Here are the latest developments in the region:
– India grounds domestic flights –
India will ground all domestic passenger flights from Wednesday to combat the spread of the virus, having already banned incoming international arrivals and sealed most of its land borders.
Domestic Indian carriers flew some 144 million passengers last year.
Neighbouring Nepal will enforce a week-long lockdown starting Tuesday, and “restrict outdoor movement of individuals except for buying medicine and emergency activities,” said government spokesman Yubaraj Khatiwada.
– Chances grow of Olympic delay –
After weeks insisting the Tokyo Olympics would begin in July, Japanese prime minister Shinzo Abe said postponing the Games may become “inevitable”.
It came as Canada’s Olympic and Paralympic committees announced they would not send teams to the Games if they are held this summer, and Australia’s Olympic committee told athletes to prepare for them to take place in 2021.
– Pakistan approves military deployment –
Pakistan authorised the army to deploy across the country to help the government with logistics and provide supplies, if needed, as well as help enforce any eventual curfew as the crisis worsens.
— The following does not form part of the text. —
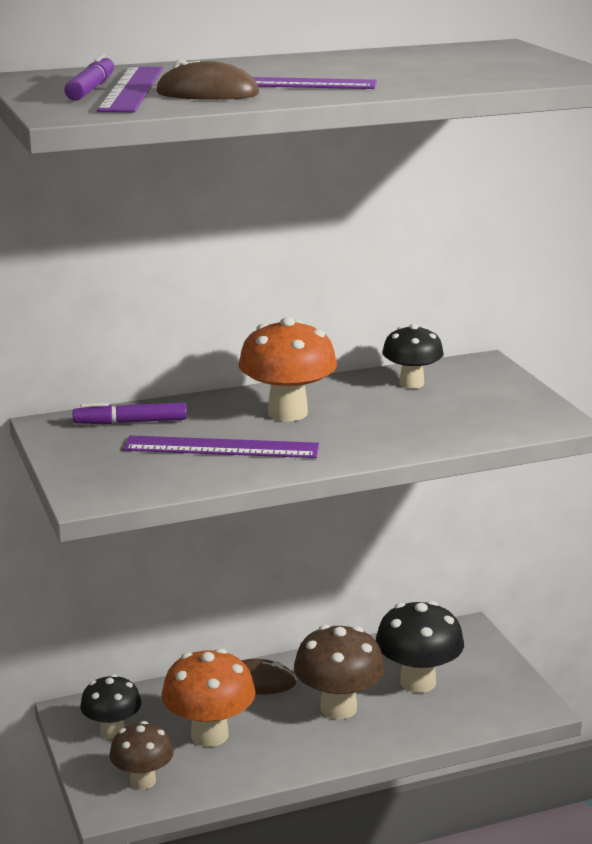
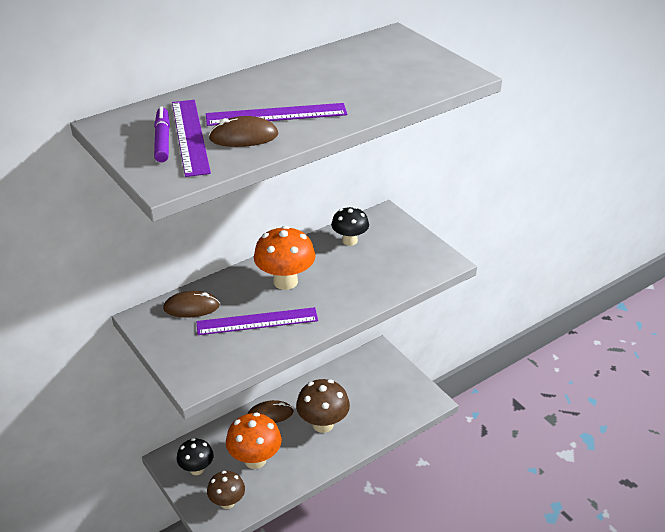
camera: 15 degrees left, 15 degrees up
purple marker [72,402,187,424] -> brown mouse [163,291,220,317]
black mushroom [376,601,464,693] -> none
The orders came as health authorities confirmed 805 cases of coronavirus so far, including six deaths.
– Australian jobless in long queues –
In scenes not witnessed in Australia for decades, jobless people queued around the block at unemployment offices, while the forced closure of pubs, casinos, churches and gyms began at midday Monday.
Prime minister Scott Morrison warned the pandemic would cause an economic crisis akin to the Great Depression.
In neighbouring New Zealand, prime minister Jacinda Ardern said the government would impose a four-week lockdown.
– Hong Kong bans non-residents –
The financial hub will bar entry for all non-residents from midnight Tuesday into Wednesday, its leader said, as it tries to halt a recent spike in virus infections from people returning from abroad. It will also ban transit at the airport.
It came a day after rival financial centre Singapore also barred all short-term visitors, except for citizens, permanent residents and some work permit holders.
Hong Kong said bars and restaurants could no longer serve alcohol.
– Singapore Airlines warns of ‘greatest challenge’ –
Singapore’s flag carrier, one of Asia’s leading airlines, warned it was facing the “greatest challenge” in its existence as it grounded almost all its planes until the end of April.
The airline will also implement salary cuts as well as a voluntary unpaid leave scheme.
– Indonesia converts Games village to hospital –
Indonesia, which has the highest death toll from the pandemic in Southeast Asia at 48, has converted an athlete’s village built for the 2018 Asian Games into an emergency hospital for coronavirus patients.
The facility in the capital Jakarta, where a state of emergency has been declared, opens Monday with initial capacity for 3,000 patients in the 10-tower complex.
– Thailand labour exodus –
Tens of thousands of migrant labourers from Laos and Myanmar flooded bus stations and border crossings in Thailand, defying requests to stay put to prevent exporting infections.
Laos and Myanmar — two of Southeast Asia’s least developed countries — both claim they have no cases of COVID-19. Thailand has reported 721 infections.
And in Cambodia, 31 French nationals from a tour group tested positive for the coronavirus and were placed under quarantine in a hotel. Cambodia has reported 87 COVID-19 cases including the tourists.
– What crisis? Japanese admire cherry blossoms –
The snowballing pandemic could not put off Japanese from celebrating the country’s famed cherry blossoms, with people packing into traditional viewing hotspots over the weekend.
Tokyo’s governor said taking cherry blossom parties away from the Japanese was like “taking hugs away from Italians”.